The problem we are faced with is how to combine the first term with the other 2. We can do that with a creative use of the integer 1.
Let's start with a restatement of the original problem:
#(y+3)/(4y^2)+y-3#
So let's work with the #y-3# part of the equation.
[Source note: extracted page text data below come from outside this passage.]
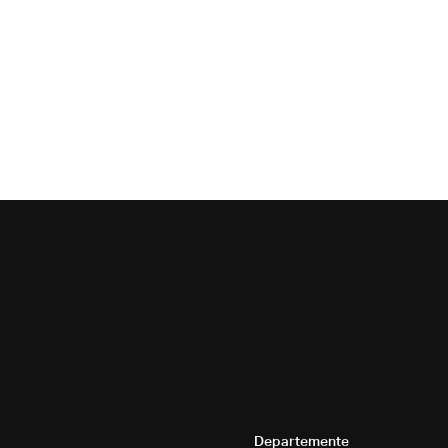
Departemente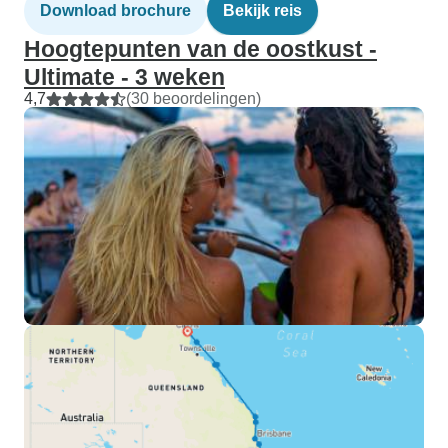
Download brochure
Bekijk reis
Hoogtepunten van de oostkust -
Ultimate - 3 weken
4,7
(30 beoordelingen)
Let's first bracket up the terms so it's now one term (by doing this we aren't changing anything - order of operations isn't changed by making this a single quantity:
#(y+3)/(4y^2)+(y-3)#
And let's rewrite again, this time to remind ourselves that #y-3# is a fraction, albiet one that has a denominator of 1:
#(y+3)/(4y^2)+(y-3)/1#
Now let's multiply #y-3# by 1, or #1/1#:
#(y+3)/(4y^2)+(y-3)/1*1/1#
To have the #y-3#'s denominator match up with the other term, we need the denominator of the #1# to be #(4y^2)#. And to maintain the "one-ness" of 1, we need the numerator to also be #(4y^2)#:
#(y+3)/(4y^2)+(y-3)/1*(4y^2)/(4y^2)#
And now we can multiply:
#(y+3)/(4y^2)+((y-3)*(4y^2))/(4y^2)#
#(y+3)/(4y^2)+(4y^3-12y^2)/(4y^2)#
#(y+3+4y^3-12y^2)/(4y^2)=(4y^3-12y^2+y+3)/(4y^2)#